• **PROMPT**
Substitute "gymsalen" for "hallen" in the entries below and reproduce their text otherwise unchanged, leaving out the pictures.

Segment Start: SOURCE RECORDS

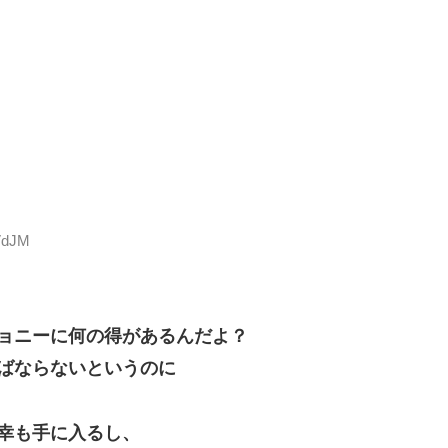
RVdJM
ョニーに何の得があるんだよ？
ばならないというのに
幸も手に入るし、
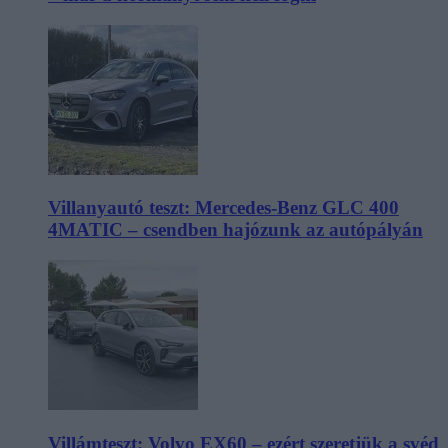
Villanyautó teszt: Mercedes-Benz GLC 400
4MATIC – csendben hajózunk az autópályán
Villámteszt: Volvo EX60 – ezért szeretjük a svéd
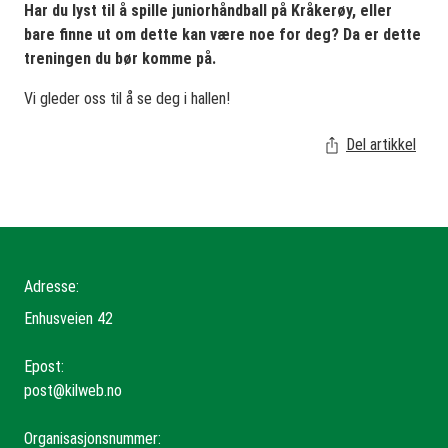
Har du lyst til å spille juniorhåndball på Kråkerøy, eller
bare finne ut om dette kan være noe for deg? Da er dette
treningen du bør komme på.
Vi gleder oss til å se deg i hallen!
Del artikkel
Adresse:
Enhusveien 42
Epost:
post@kilweb.no
Organisasjonsnummer:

Segment End: SOURCE RECORDS

• **ANSWER BOX**
RVdJM
ョニーに何の得があるんだよ？
ばならないというのに
幸も手に入るし、
Villanyautó teszt: Mercedes-Benz GLC 400
4MATIC – csendben hajózunk az autópályán
Villámteszt: Volvo EX60 – ezért szeretjük a svéd
Har du lyst til å spille juniorhåndball på Kråkerøy, eller
bare finne ut om dette kan være noe for deg? Da er dette
treningen du bør komme på.
Vi gleder oss til å se deg i gymsalen!
Del artikkel
Adresse:
Enhusveien 42
Epost:
post@kilweb.no
Organisasjonsnummer:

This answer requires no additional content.